Minimum tank size should be at least 20 gallons. They prefer slow to moderate moving water along with good efficient filtration. A mature tank with a pH of acidic to neutral water is best. Keep track of nitrate levels and maintain consistent oxygen levels for best color and health. The aquarium should have a cover and low to moderate lighting.
Provide a substrate of fine sand with some granite pebbles mixed in and strewn across the top of the sand. An environment with rocks, driftwood, and flowerpots for hiding is appreciated. They also enjoy dense groupings of plants with open space inbetween for swimming . Some good aquatic plants include Java Fern, Rosette plants like the Amazon Sword, Vallisneria, and Anubias Nana, as well as stem plants like Wisteria, and other acid tolerate plants.
The Bolivian Ram prefers to breed in subdued and mellow light, so providing some floating plants to help diffuse lighting will encourage them to spawn. Granite pebbles or plants with wide leaves are good for spawning too. Java Moss is also great as it contains micro organisms such as Infusoria to provide a good beginning food for the fry.
When using substrate or rocks, be sure they do not leach into the water and affect the pH. Substrates such as limestone can increase the pH level. You would not use sand that is for marine tanks, but some have suggested pool filter sand. Driftwood is a big help in keeping pH low and contributes to the "tea stained" coloring of the Amazon River. Using Java Moss helps with keeping the pH down too.
The Bolivian Ram is a rewarding specimen for the aquarist. They can be easy to care for if water changes are performed frequently to keep the nitrate levels low.
Males are slimmer and less stocky than females. Males have a more pointed dorsal fin and longer filaments on their lyre-shaped tail fin than the females. Unlike the Ram Cichlid, females do not have a pink belly.
The Bolivian Rams are open spawners that will form a family group and lay up to 200 eggs in the wild. In the aquarium, starting out with about 6 juveniles and allowing a pair to bond, then isolating that pair in their own tank is your best bet. If your fish are in a community tank it will be necessary to grow out the fry in their own tank so they don't get eaten.
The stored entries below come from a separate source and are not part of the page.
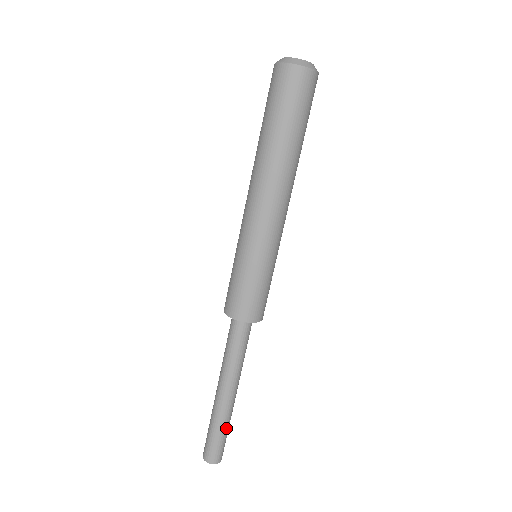
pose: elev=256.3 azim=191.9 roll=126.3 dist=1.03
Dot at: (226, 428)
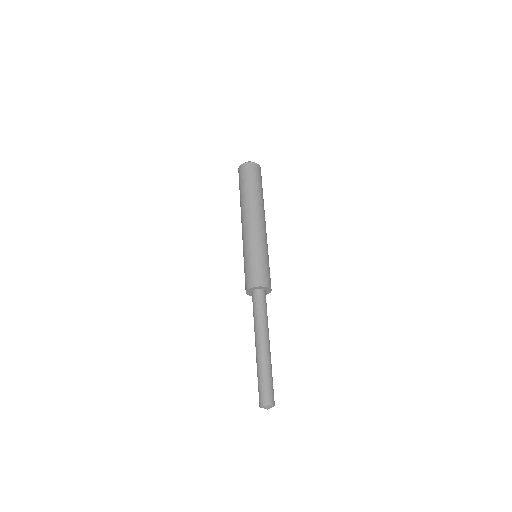
Dot at: occluded
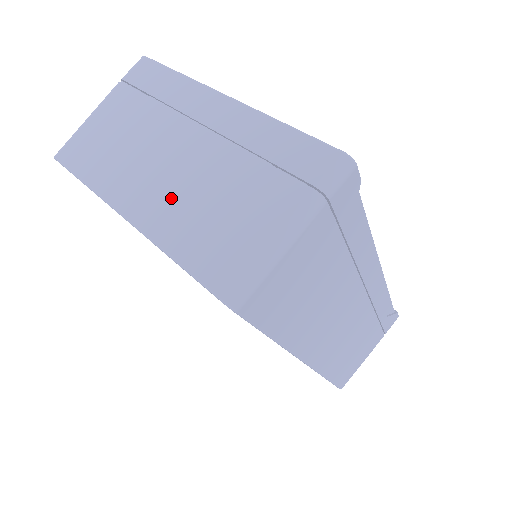
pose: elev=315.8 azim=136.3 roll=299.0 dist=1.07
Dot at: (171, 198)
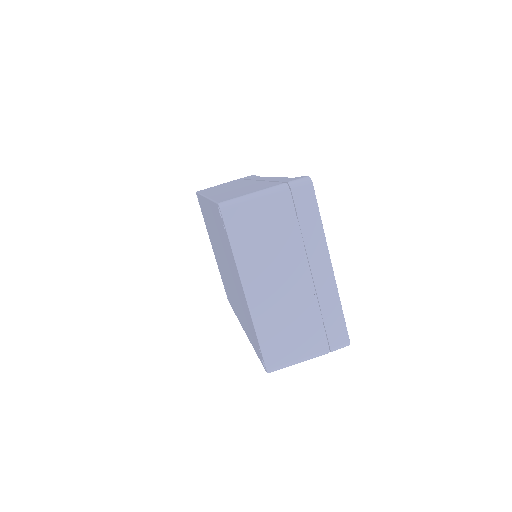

The female will appreciate smooth pebbles or wide leaves on which to spawn, a temperature of 77 - 82.4° F (25 - 28° C), and low light. The bonded pair will spend a lot of time cleaning the top of pebbles before they spawn. The female will pass over the spawning site several times, laying eggs each time while the male stands guard. The female will lay 75 to 100 gray oval eggs. Then the male will pass over them several times to externally fertilize them. The female will fan the eggs with the male guarding the area. The male will fan the eggs at times too, though the female does most of the work.
Within about 60 hours the eggs will hatch. The parents will move the "wigglers" to a pit in a different area of the tank. In about 7 more days the fry will be free swimming. The parents will continue to move the fry by mouth to several locations for the next few weeks. Do water changes of 30% daily in the fry tank as they are very sensitive to nitrates. Do not crowd the fry as they will not grow out as much if there are too many in one tank.